Brüksel’in koridorlarında yeniden yankılanan “genişleme” kelimesi, bu kez sadece bürokratların değil, halkın da gündeminde. Son Eurobarometre anketine göre Avrupalıların yarısından fazlası — yüzde 56’sı — Birliğin kapılarının yeni ülkelere açılmasını destekliyor.
Bu oran, özellikle İsveç, Danimarka ve Litvanya gibi kuzey ülkelerinde neredeyse bir “genleşme coşkusu”na dönüşmüş durumda. Buna karşın Avusturya ve Fransa gibi ülkeler, genişlemenin AB’nin kendi iç sorunlarını gölgeleyebileceği endişesini taşıyor. Avrupa bir kez daha ikiye bölünmüş: Açık bir gelecek isteyenler ve “fazla büyüyen” bir Avrupa’dan korkanlar.
Ama asıl dikkat çekici olan, genç kuşakların sesi.

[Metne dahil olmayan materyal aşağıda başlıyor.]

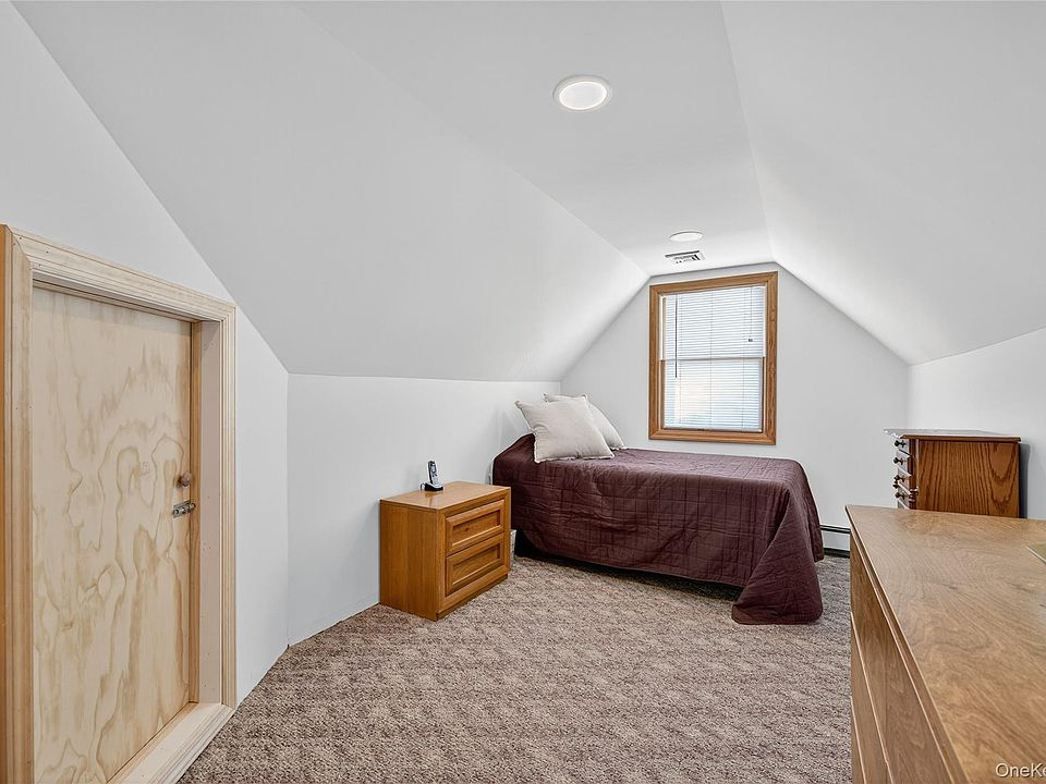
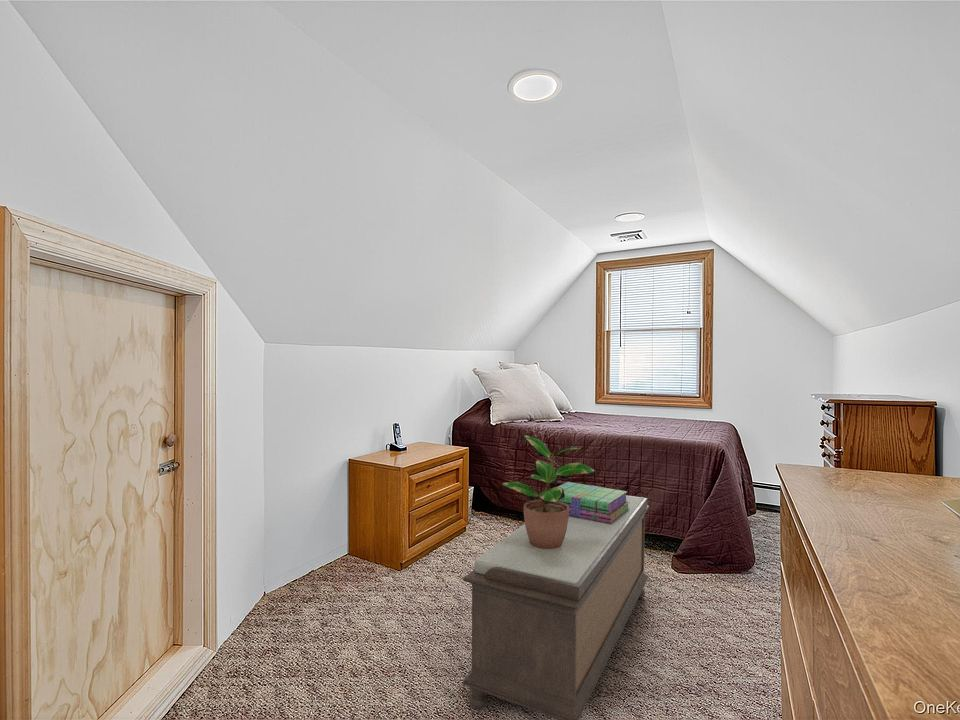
+ stack of books [557,481,629,524]
+ potted plant [501,434,596,549]
+ bench [462,495,650,720]
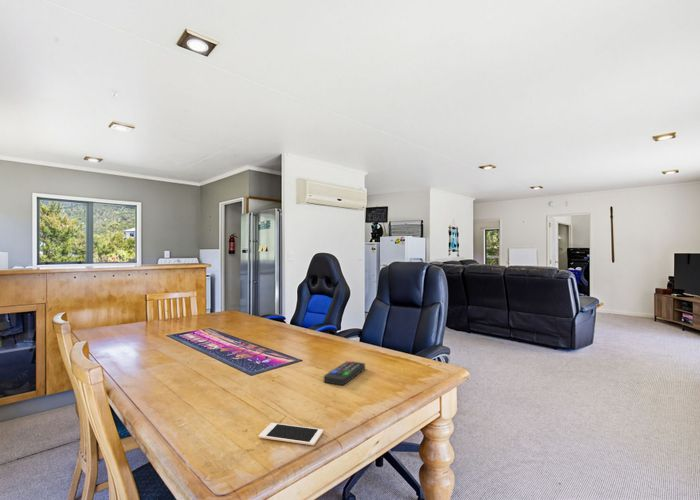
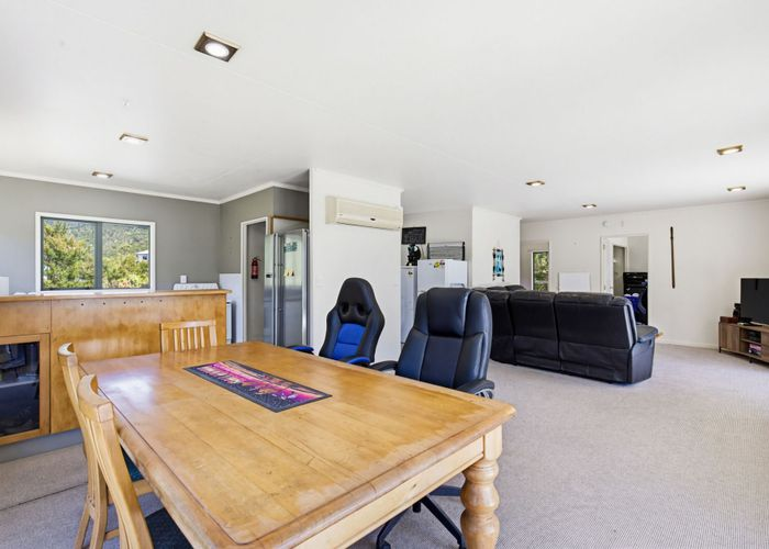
- cell phone [258,422,324,446]
- remote control [323,360,366,386]
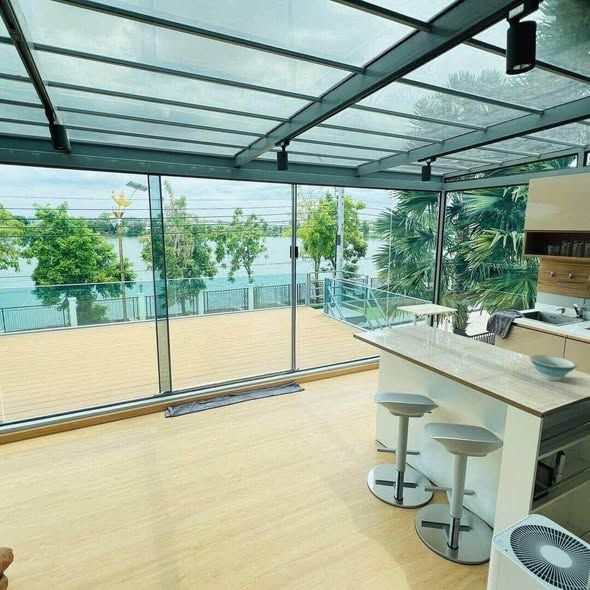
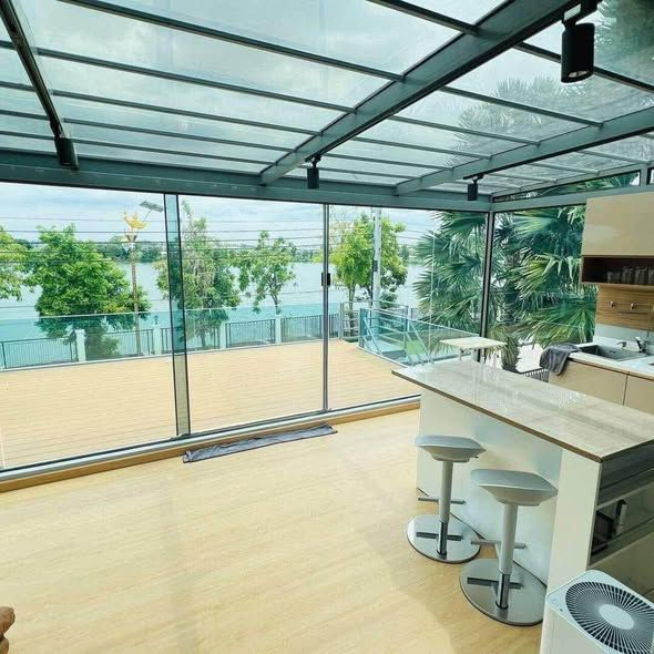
- bowl [529,354,578,382]
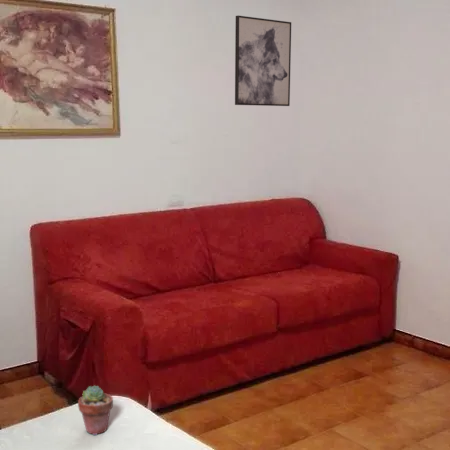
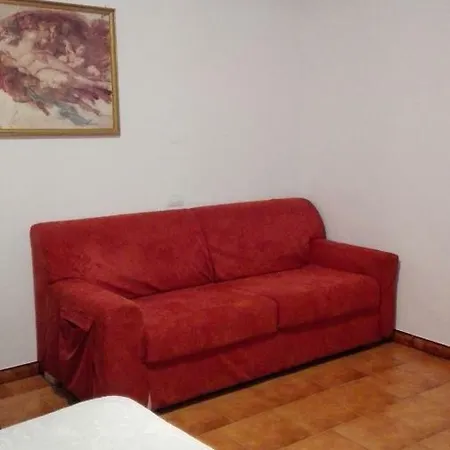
- potted succulent [77,384,114,436]
- wall art [234,15,292,107]
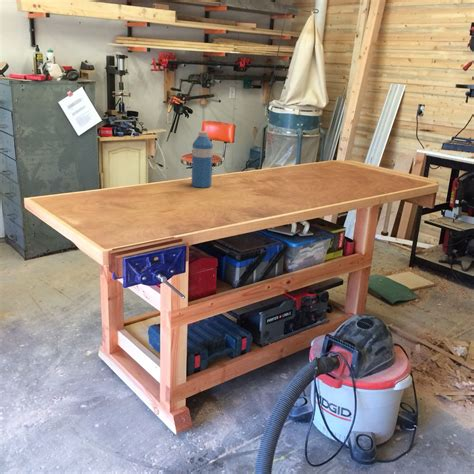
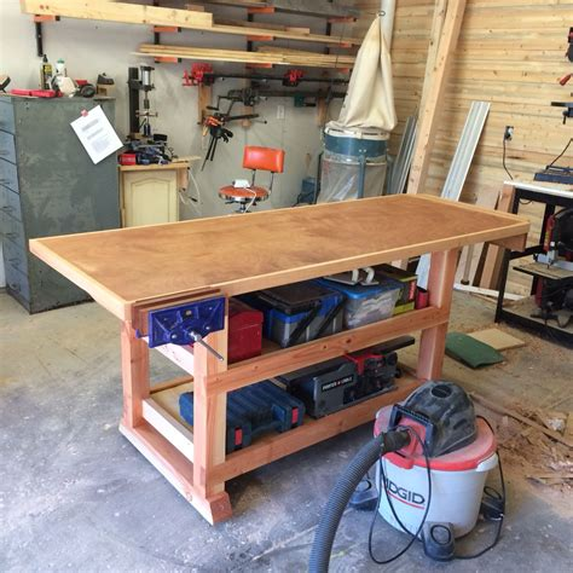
- water bottle [191,130,214,189]
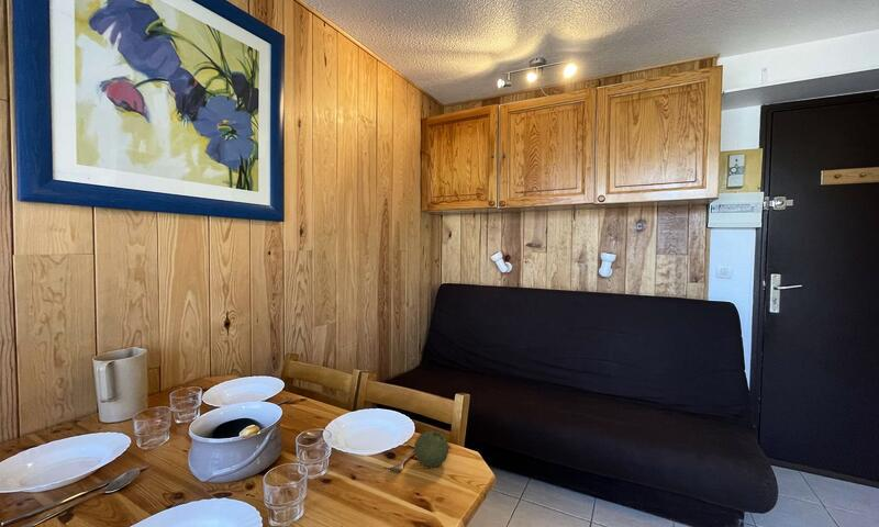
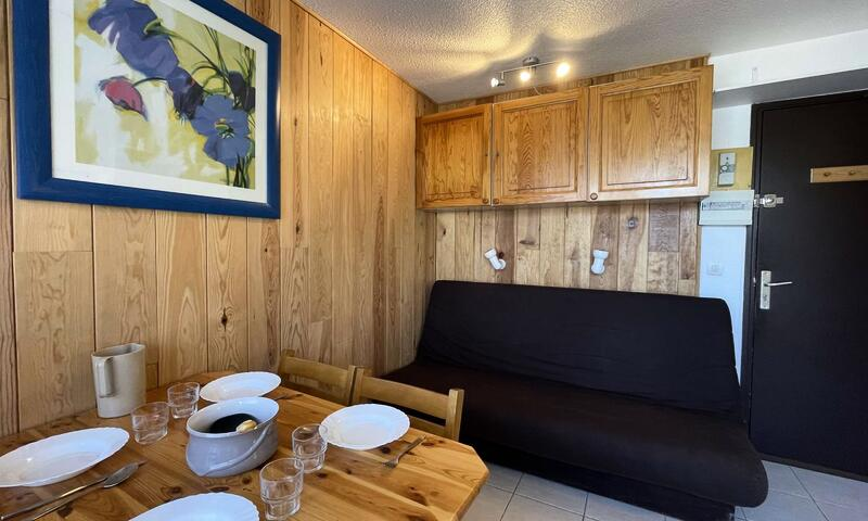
- fruit [413,429,450,468]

Avrupa Politika Merkezi’nin direktör yardımcısı Corina Stratulat’ın tespiti yerinde: “Destek büyük ölçüde gençlerden ve eğitimli kesimden geliyor.”
Peki, Avrupa neden genişlemeli?
Kimi için bu bir jeopolitik zorunluluk: Rusya’nın yayılmacı politikaları karşısında Avrupa’nın güvenlik duvarını güçlendirmesi gerekiyor. Kimine göreyse bu bir ekonomik açılım: yeni pazarlar, genç işgücü, enerji koridorları.
Ama belki de en önemlisi, bu süreç Avrupa’nın kendine dair varoluş sorusunu yeniden sormasına yol açıyor. Birlik sadece refahın değil, demokrasinin ve dayanışmanın da projesiyse, o zaman kapılar kapalı kalamaz.
4 Kasım’da Brüksel’de yapılacak Genişleme Zirvesi, bu tartışmayı ete kemiğe büründürecek. Aday ülkeler, “ne zaman?” sorusunun cevabını beklerken, AB liderleri “ne kadar hazırız?” sorusuyla yüzleşmek zorunda kalacak.
Belki de Avrupa’nın geleceği artık Brüksel’in salonlarında değil, sokaklarda — o gençlerin ellerinde salladığı mavi yıldızlı bayraklarda yazılı.
O bayrak, sadece Avrupa’nın değil, umudun da sembolü olmaya devam ediyor.